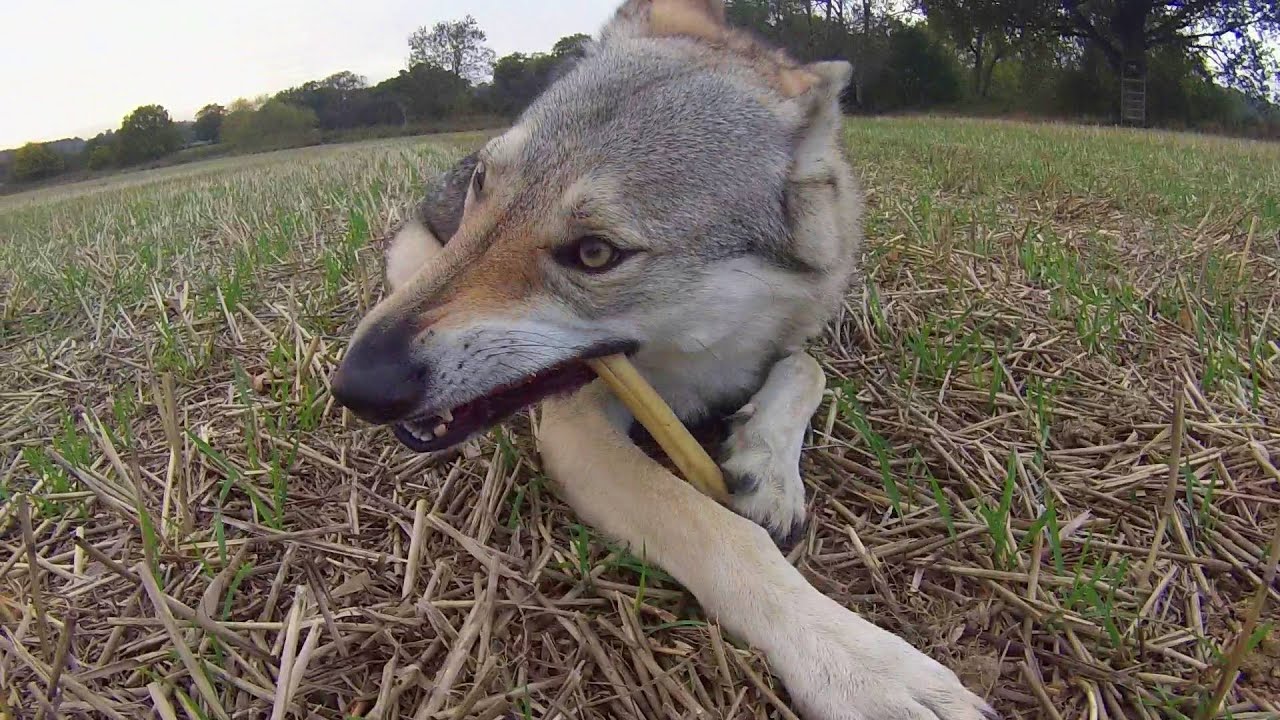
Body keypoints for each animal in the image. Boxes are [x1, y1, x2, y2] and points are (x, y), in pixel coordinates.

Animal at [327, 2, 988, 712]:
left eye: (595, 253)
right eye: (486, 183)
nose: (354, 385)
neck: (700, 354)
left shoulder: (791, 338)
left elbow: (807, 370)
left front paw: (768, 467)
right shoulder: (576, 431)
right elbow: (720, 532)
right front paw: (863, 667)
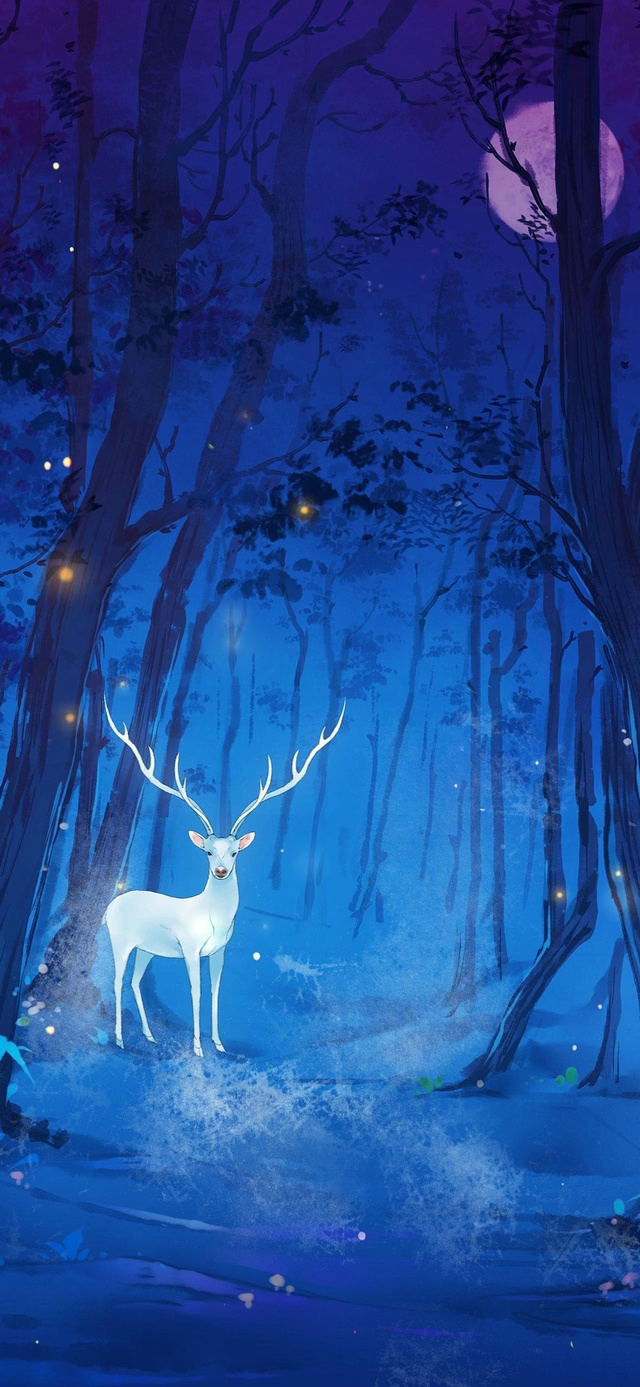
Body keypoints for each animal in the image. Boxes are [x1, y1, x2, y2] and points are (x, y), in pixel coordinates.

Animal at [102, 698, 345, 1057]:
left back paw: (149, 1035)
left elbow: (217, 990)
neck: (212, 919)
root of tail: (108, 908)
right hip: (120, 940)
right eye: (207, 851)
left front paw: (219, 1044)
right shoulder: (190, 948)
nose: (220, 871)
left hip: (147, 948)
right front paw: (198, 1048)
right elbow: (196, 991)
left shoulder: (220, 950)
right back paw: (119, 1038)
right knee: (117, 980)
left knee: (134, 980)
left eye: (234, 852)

***

Print, exactly as given, the lines from the one with "left hip: (147, 948)" through the last line of the material above, and no others.

◆ **Completed exercise**:
left hip: (147, 948)
right front paw: (198, 1048)
right elbow: (196, 991)
left shoulder: (220, 950)
right back paw: (119, 1038)
right knee: (117, 980)
left knee: (134, 980)
left eye: (234, 852)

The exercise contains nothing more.